Count the lines in the data below that contain the word "AVIF". Reply with the number only.

__Dataset extract__.
--------------------------------------------------
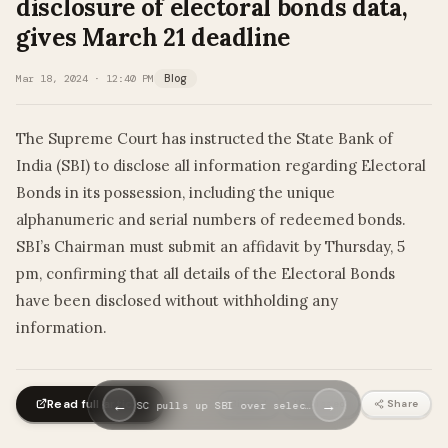
disclosure of electoral bonds data,
gives March 21 deadline
Mar 18, 2024 · 12:40 PM
Blog
The Supreme Court has instructed the State Bank of
India (SBI) to disclose all information regarding Electoral
Bonds in its possession, including the unique
alphanumeric and serial numbers of redeemed bonds.
SBI’s Chairman must submit an affidavit by Thursday, 5
pm, confirming that all details of the Electoral Bonds
have been disclosed without withholding any
information.
Read full article
←
→
Biased
Unbiased
Share
SC pulls up SBI over selec…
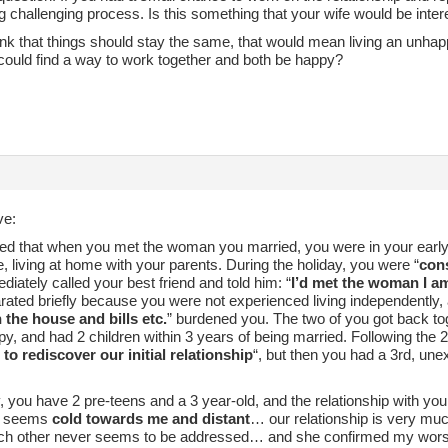
ong challenging process. Is this something that your wife would be inter
hink that things should stay the same, that would mean living an unhap
 could find a way to work together and both be happy?
ve:
ed that when you met the woman you married, you were in your early 2
, living at home with your parents. During the holiday, you were “
con
iately called your best friend and told him: “
I’d met the woman I a
rated briefly because you were not experienced living independently, 
n the house and bills etc.
” burdened you. The two of you got back to
y, and had 2 children within 3 years of being married. Following the 2
 to rediscover our initial relationship
“, but then you had a 3rd, une
, you have 2 pre-teens and a 3 year-old, and the relationship with you
st seems
cold towards me and distant
… our relationship is very muc
ch other never seems to be addressed… and she confirmed my worst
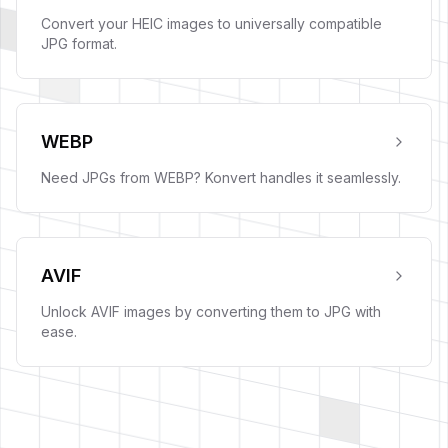
Convert your HEIC images to universally compatible
JPG format.
WEBP
Need JPGs from WEBP? Konvert handles it seamlessly.
AVIF
Unlock AVIF images by converting them to JPG with
ease.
--------------------------------------------------
__Exercise response__. 2